A website called www.thankskomen.com asks people to commend Komen by adding their names to the site. Austin Ruse, president of the Catholic Family and Human Rights Institute, issued an action alert saying, “I ask you right now, no matter where you are in the world, to email the Susan G. Komen Foundation and thank them for defunding Planned Parenthood.”
In a conference call with reporters Thursday, Mrs. Brinker said Komen’s own donations “are up 100 percent in the past two days” since the Associated Press first reported the cutoff.
Why the cutoff?
Pro-life groups have long been wary of Komen as a result of its connection with Planned Parenthood. Komen has contributed about $700,000 annually to Planned Parenthood for mammograms for low-income women.
But Planned Parenthood ran afoul of Komen’s newly implemented grant criteria because it provides only manual breast cancer screenings, which have been shown to be less effective than mammograms.
“Wherever possible, we want to grant to the provider that is actually providing the lifesaving mammogram,” Mrs. Brinker said in the video.
Planned Parenthood is also the subject of a congressional investigation, launched in September by Rep. Cliff Stearns, Florida Republican, into whether it uses taxpayer funds for abortion - another fact that would disqualify them from Komen’s grant criteria.
Jeanne Monahan, director of FRC’s Center for Human Dignity, said that lost in the uproar over the decision is Komen’s stated goal to be neutral on the abortion issue.
“Komen wants to be out of the culture wars. It’s not that they want to be pro-life; they’re abortion-neutral. And they’ve been very clear about that,” said Ms. Monahan.
Charmaine Yoest, president and CEO of Americans United for Life and herself a breast cancer survivor, said she had stopped running in the Race for the Cure after learning of the Planned Parenthood connection, but that now she would be “racing with them to support this courageous decision.”
“The work of the Komen Foundation has lifesaving potential and should not be intertwined with an industry dealing with death,” Mrs. Yoest said in a statement.
Her organization has been credited with spurring the congressional probe after releasing a report in 2011, “The Case for Investigating Planned Parenthood.”
Planned Parenthood responded to the Komen move by launching a fundraising drive to make up for the roughly $680,000 received in 2011 from the foundation.

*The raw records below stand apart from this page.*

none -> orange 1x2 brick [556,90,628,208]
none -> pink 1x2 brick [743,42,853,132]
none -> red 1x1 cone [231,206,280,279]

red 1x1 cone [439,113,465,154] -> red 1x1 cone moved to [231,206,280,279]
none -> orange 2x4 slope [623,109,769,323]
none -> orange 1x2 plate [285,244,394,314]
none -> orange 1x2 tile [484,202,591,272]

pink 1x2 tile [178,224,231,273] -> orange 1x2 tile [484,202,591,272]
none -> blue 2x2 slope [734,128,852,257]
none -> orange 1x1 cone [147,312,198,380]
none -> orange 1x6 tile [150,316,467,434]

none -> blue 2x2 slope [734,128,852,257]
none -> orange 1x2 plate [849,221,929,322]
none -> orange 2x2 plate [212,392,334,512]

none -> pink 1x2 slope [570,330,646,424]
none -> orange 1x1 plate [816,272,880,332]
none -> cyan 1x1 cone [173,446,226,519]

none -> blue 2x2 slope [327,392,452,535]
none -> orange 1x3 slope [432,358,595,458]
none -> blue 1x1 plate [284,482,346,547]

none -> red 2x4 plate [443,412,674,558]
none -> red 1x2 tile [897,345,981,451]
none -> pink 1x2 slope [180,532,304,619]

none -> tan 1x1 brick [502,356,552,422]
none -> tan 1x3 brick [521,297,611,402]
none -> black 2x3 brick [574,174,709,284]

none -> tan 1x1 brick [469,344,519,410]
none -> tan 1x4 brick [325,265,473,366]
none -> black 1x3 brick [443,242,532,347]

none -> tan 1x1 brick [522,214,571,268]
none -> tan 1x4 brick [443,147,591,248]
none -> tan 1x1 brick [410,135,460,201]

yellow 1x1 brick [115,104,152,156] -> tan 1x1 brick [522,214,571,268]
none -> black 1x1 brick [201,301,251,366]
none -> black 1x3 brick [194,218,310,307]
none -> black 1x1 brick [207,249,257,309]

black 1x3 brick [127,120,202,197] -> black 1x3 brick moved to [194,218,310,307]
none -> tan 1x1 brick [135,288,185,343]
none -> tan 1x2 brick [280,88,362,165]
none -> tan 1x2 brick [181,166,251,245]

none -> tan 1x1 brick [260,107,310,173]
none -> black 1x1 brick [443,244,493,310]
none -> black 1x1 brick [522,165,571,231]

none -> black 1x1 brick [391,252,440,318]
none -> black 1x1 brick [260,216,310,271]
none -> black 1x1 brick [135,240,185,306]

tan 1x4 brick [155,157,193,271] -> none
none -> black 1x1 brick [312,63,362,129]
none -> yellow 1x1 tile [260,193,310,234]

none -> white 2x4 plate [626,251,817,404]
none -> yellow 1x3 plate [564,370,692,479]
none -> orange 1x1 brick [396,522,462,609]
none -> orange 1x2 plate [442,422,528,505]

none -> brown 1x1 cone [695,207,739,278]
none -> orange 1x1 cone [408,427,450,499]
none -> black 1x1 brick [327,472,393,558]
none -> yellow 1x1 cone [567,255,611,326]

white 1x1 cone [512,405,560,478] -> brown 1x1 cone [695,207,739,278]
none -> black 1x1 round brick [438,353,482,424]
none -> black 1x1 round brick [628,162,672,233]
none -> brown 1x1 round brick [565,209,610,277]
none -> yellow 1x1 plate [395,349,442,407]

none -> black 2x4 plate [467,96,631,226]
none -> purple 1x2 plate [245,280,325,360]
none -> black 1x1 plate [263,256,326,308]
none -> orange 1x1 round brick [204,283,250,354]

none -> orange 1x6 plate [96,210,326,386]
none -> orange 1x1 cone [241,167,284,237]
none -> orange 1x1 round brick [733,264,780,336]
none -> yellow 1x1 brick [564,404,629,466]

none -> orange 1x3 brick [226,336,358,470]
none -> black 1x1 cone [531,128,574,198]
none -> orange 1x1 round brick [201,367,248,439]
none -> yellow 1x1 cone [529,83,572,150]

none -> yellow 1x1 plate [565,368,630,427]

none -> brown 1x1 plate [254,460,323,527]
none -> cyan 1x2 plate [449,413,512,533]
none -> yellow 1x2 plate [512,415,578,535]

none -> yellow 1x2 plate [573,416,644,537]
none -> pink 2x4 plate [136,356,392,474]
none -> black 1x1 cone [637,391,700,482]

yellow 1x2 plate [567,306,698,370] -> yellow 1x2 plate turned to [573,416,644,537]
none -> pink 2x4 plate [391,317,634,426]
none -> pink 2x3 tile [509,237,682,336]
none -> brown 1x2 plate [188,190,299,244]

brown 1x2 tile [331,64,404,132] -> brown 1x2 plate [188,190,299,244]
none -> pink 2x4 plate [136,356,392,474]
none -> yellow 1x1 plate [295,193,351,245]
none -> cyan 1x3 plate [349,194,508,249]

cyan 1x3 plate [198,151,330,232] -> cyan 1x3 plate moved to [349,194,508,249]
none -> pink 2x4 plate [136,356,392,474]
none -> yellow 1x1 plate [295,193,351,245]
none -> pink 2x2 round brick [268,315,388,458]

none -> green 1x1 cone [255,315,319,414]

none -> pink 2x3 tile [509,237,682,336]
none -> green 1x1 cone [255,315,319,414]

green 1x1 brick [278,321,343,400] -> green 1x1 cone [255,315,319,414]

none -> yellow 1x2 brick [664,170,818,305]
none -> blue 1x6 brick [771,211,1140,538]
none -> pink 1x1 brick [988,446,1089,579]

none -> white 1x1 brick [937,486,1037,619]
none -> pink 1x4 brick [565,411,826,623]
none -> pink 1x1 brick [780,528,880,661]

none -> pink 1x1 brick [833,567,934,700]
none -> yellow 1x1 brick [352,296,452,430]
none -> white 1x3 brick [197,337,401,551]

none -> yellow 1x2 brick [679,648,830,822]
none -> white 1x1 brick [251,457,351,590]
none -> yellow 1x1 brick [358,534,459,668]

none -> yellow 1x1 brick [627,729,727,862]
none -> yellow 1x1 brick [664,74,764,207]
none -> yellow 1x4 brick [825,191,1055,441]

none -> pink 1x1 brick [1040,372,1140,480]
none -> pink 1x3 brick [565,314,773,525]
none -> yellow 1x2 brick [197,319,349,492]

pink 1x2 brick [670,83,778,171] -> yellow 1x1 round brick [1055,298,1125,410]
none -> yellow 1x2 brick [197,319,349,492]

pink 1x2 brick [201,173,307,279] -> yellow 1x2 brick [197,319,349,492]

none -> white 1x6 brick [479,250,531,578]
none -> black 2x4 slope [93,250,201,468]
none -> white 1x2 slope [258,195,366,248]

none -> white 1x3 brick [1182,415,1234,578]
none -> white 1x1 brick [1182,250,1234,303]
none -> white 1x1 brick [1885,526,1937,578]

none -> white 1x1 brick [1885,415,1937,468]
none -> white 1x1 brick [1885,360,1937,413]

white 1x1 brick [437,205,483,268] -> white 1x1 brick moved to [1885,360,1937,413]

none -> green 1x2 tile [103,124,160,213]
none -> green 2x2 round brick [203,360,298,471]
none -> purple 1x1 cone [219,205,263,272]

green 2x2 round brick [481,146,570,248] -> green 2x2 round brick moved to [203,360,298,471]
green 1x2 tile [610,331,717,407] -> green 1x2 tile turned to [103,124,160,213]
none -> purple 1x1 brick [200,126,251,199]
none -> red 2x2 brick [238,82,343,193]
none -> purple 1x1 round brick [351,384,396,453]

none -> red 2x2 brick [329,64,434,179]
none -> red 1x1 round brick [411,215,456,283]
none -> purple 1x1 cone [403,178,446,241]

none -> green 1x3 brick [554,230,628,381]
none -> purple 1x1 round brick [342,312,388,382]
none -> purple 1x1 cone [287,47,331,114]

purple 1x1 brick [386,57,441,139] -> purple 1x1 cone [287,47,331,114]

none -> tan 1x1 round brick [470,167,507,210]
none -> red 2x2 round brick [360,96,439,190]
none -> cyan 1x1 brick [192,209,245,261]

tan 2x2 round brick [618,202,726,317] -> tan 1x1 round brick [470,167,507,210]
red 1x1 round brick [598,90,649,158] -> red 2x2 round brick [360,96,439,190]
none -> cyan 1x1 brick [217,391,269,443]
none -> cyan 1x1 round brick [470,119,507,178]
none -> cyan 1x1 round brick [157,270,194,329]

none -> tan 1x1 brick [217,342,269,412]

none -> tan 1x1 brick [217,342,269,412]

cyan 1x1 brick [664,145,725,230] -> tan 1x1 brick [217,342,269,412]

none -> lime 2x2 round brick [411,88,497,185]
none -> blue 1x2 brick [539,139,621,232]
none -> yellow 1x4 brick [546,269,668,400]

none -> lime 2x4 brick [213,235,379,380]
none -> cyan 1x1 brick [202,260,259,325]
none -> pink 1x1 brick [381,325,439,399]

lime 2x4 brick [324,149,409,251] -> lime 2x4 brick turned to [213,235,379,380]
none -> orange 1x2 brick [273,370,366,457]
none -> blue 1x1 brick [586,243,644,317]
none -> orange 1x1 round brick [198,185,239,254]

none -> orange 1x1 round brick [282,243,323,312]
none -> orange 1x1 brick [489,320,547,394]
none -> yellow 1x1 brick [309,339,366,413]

By Wednesday, the group reported raising more than $400,000 from more than 6,000 donors, as well as a $250,000 grant from Texas oil executive Lee Fikes and his wife, Amy.
On Thursday, New York Mayor Michael R. Bloomberg pledged $250,000 to match future donations - meaning the cutoff has become a net monetary positive for Planned Parenthood.
Rebellion swirled Thursday among Komen affiliates in several states, including Arkansas, California, Connecticut and New York.
The seven Komen affiliates in California sent a joint letter to the state’s congressional delegation, calling the national policy “a misstep.”
Mollie Williams, Komen’s top public health official, already has stepped down over the organization’s Planned Parenthood decision, the Atlantic reported. Dr. Kathy Plesser, a radiologist who is a member of Komen’s New York City affiliate’s medical advisory board, said she would do the same if there was no reversal.
Also Thursday, the American Association of University Women announced that it would not sponsor a Komen Race for the Cure at its upcoming National Conference for College Women Student Leaders.
“AAUW is disappointed that some are playing politics with women’s health and jeopardizing care for the most vulnerable among us,” said Lisa Maatz, the association’s director of public policy.